Why pixie? Pure fiction or not it would have offered the OP a perspective she hadn't considered before. Something didn't need to be factual to do that surely.
I have over the years been influenced by many things I've read on MN. It has opened my eyes to some things I'd not considered and made me a lot less judgmental (I'd like to think)
Of course everything on MN could be pure fiction.
When I was a great deal younger (I'm really very old now) I probably had a similar idealised view of adoptive children needing parents who were much more plain vanilla.
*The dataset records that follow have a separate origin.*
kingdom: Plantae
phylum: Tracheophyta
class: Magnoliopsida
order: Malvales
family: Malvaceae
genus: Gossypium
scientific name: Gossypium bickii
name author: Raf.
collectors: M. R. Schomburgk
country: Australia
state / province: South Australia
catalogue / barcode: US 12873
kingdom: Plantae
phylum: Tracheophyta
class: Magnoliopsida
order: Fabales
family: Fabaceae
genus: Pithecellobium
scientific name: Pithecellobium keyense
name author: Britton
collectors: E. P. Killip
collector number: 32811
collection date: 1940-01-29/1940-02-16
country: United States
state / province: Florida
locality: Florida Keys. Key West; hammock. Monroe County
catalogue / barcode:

Which is particularly ironic when you consider that I eventually became a single parent to a child of a different race and are now the poster child for non-nuclear families! (Devora and LIlka like to think they are but sadly the circulation figures prove them wrong).
There are times when I still feel guilty that I can't make DS's like more perfect. But I can't. And we're happy, he's happy and doing well. Thats the simple aim really. Not to make childrens lives perfect but to make them as good as they can be and there's really no way of knowing who the right parent will be for that child, I just know that by not considering a whole group of people means the "right" parent might never be found.
Whilst of course there's no way to anonymously prove the truth of one story, it would be naive for anyone to think that there are NO children for whom this situation is not the reality.
You would not need to search far to find more children like my DD. For instance I see quite a few profiles of waiting children and quite a few of them say things like 'is not comfortable around <gender>s' or 'a single mom or two moms would be ideal'.
Kind of like, when I read someone's account of domestic violence on the relationships board, I don't know for certain that they personally are telling the truth, but I do know for certain that domestic violence exists and that what they are describing also happens to other people
Therefore I see no reason why our blog post should not influence somebody. Many people who responded to us told us that they had never considered this one particular aspect of gay adoption before
However MorethanChristmasCrackers I must say that whilst our situation is something that most certainly exists, if you were on an adoption panel, most of the cases you will come across (whether approving a same sex couple to adopt, or offocially matching a same sex couple with their new child) will NOT be our situation. They will be children who could be adopted by a heterosexual couple in theory, but either a same sex couple has been been selected in preferance to the interested heterosexual couples, or no heterosexual couples put themselves forward for consideration in the first place. There will be same sex couples seeking approval who only want to adopt young children/babies or who do not feel comfortable with children with a history or needs such as my DD's. Therefore you need to be comfortable with approving these situations as well, because they are the ones you will be considering most of the time
Thank you Lilka
I do appreciate everything you have said in your last paragraph and have considered this, and believe me I would not have a problem anymore.
To anybody who says it could be fiction, well yes of course it could.
It was just that I was moved to tears by this story and whilst I'm sure my gut feeling was right and it was completely true, even if it wasn't it changed my view from naïve and ill educated on the matter, to understanding. This to me can't be a bad thing.
I am so glad I read your blog, it moved me to tears, apart from the learning aspect I was touched by the love for your dd and your commitment. As an adopted person I had wonderful parents and I know how blessed both you and your dd are. I think you are a wonderful mum
I've just read the blog and although I was never against gay couples adopting it has made me realise how important it is to be FOR it.
You will get things wrong sometimes. Everyone does. Having a panel rather than one person will help counter that, I suppose.